Skype voice Translator is marketed by Microsoft in glowing terms as the machine learning (ML) “language translator that keeps getting smarter.”
Its reputation for accurately translating in near real time between ten languages (English, Spanish, French, German, Mandarin Chinese, Italian, Portuguese, Arabic, and Russian) is strong thanks, it might reasonably be assumed, to all that machine learning going on in the background.
Except that a Motherboard story quoting an unnamed Skype insider has claimed that the reason it’s so good is really because it uses human beings to help the system’s translations along by listening to snippets of real calls.
The problem? While Microsoft makes clear that audio captured using this system might be analysed, it doesn’t make clear that this is being done by people as well as machines.
Machines are just software and in their current state of development are (we hope) unlikely to have any personal opinions on what they listen to. Humans, meanwhile, introduce a very different set of possibilities.
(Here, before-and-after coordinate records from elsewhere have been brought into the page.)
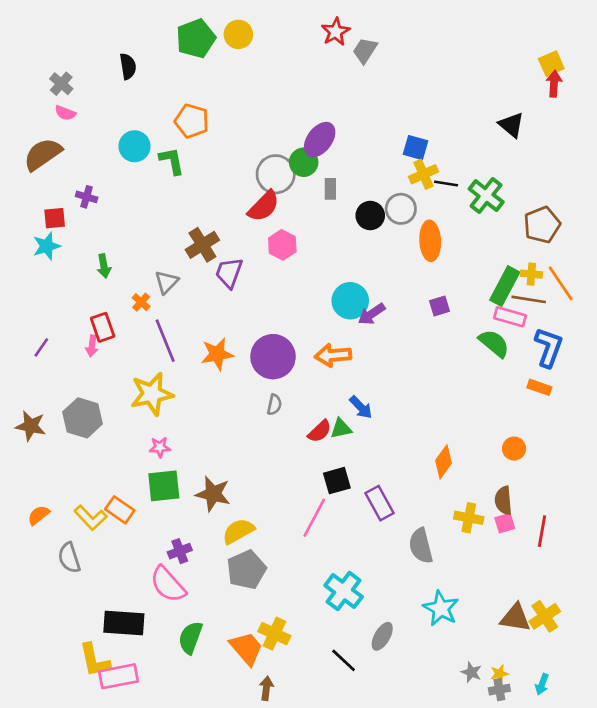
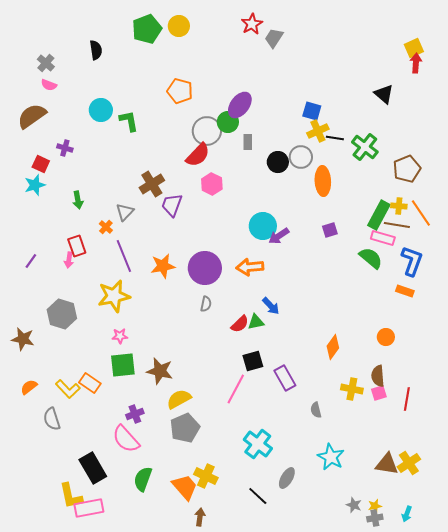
orange pentagon: (192, 121) -> (180, 91), moved
red square: (55, 218) -> (41, 164), turned 30
brown star: (31, 426) -> (23, 339), moved
gray semicircle: (421, 546) -> (316, 410), size x0.6
black rectangle: (124, 623) -> (93, 468), turned 56

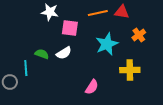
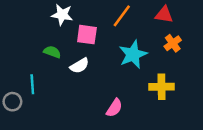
red triangle: (122, 12) -> (164, 15), moved
orange line: (98, 13) -> (122, 16), turned -42
green semicircle: (42, 54) -> (52, 52), moved

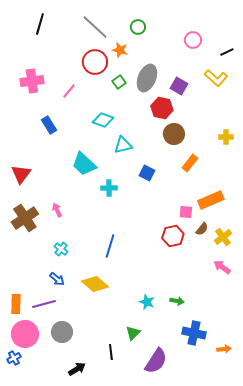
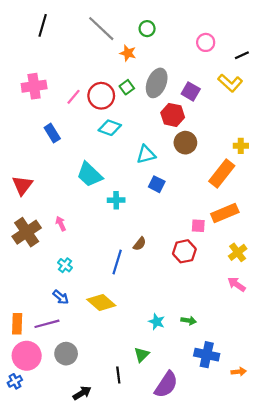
red circle: (95, 62) -> (101, 96), moved
cyan triangle: (123, 145) -> (146, 154), moved
orange rectangle: (190, 163) -> (222, 174), moved, size x1.5
brown semicircle: (202, 229) -> (140, 244), moved

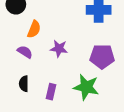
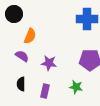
purple star: (59, 49) -> (49, 63), moved
green star: (86, 87) -> (76, 87), size x0.6

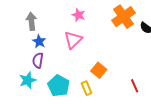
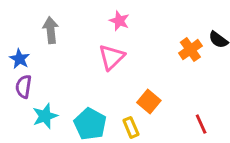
orange cross: (124, 17) -> (190, 50), moved, size x0.7
blue star: (39, 41) -> (20, 59), moved
purple semicircle: (38, 60) -> (24, 87), moved

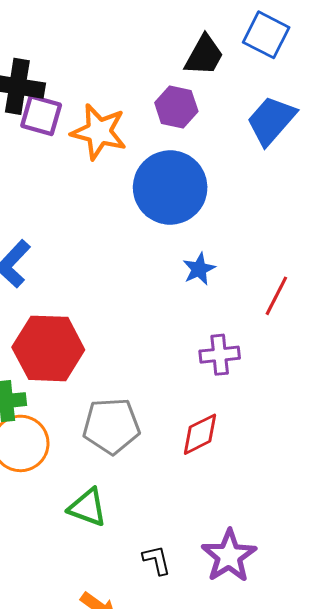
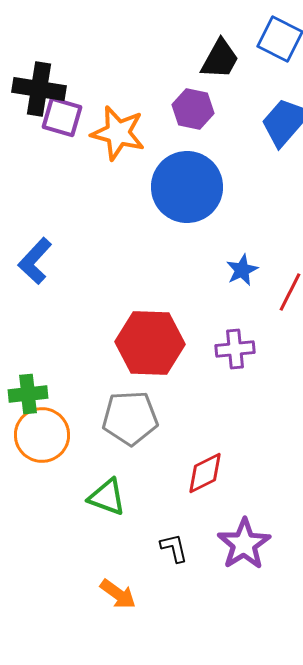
blue star: (199, 269) -> (242, 270), moved
red hexagon: (48, 348) -> (150, 343), moved
red diamond: (200, 434) -> (205, 473), moved

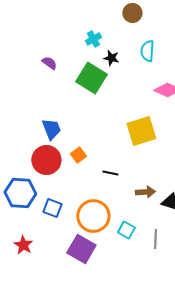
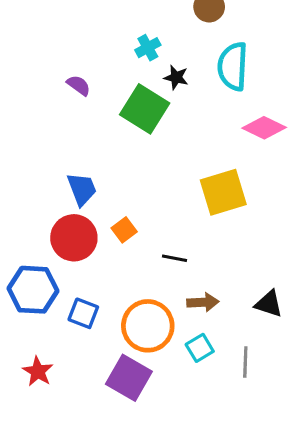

Last week, Google and Apple had to suspend contractor access to voice commands captured by Siri and Google Assistant after an outcry at the privacy implications of allowing strangers to listen to recordings of personal audio.
Earlier this week, Amazon found itself “in discussion” with the EU’s Luxembourg privacy regulator over possible privacy implications from access to Alexa voice recordings.
Suddenly, big tech companies are struggling to explain what’s really going on without sounding as if they’re trying to explain away privacy concerns – which simply makes people even more suspicious.
Skype to HAL
While Skype Translator depends on ML for the bulk of its heavy lifting, the algorithms used still need a lot of adjustment to improve their accuracy. Microsoft says as much in its Translator privacy FAQ, describing how:
To help the technology learn and grow, we verify the automatic translations and feed any corrections back into the system, to build more performant services.
Of course, this fails to explain who or what is doing the correcting.
Motherboard says it was sent audio gathered by Translator featuring all sorts of personal content, including people discussing relationships and weight loss.
Other files appeared to suggest that, as with Google, Apple and Amazon, audio from Microsoft’s voice assistant Cortana is also being listened to by contractors.
Not a good few weeks for voice-driven AI then. Machines are being used to do lots of useful and clever things, but machine learning needs to be taught, and that requires teachers. That’s not Microsoft’s fault – but it does show that not everything can be solved by turning on lots of budding HALs and leaving them to it.
Many fret that humans will be replaced by machines. For voice AI, arguably, it’s human indispensability that might be the the more immediate challenge.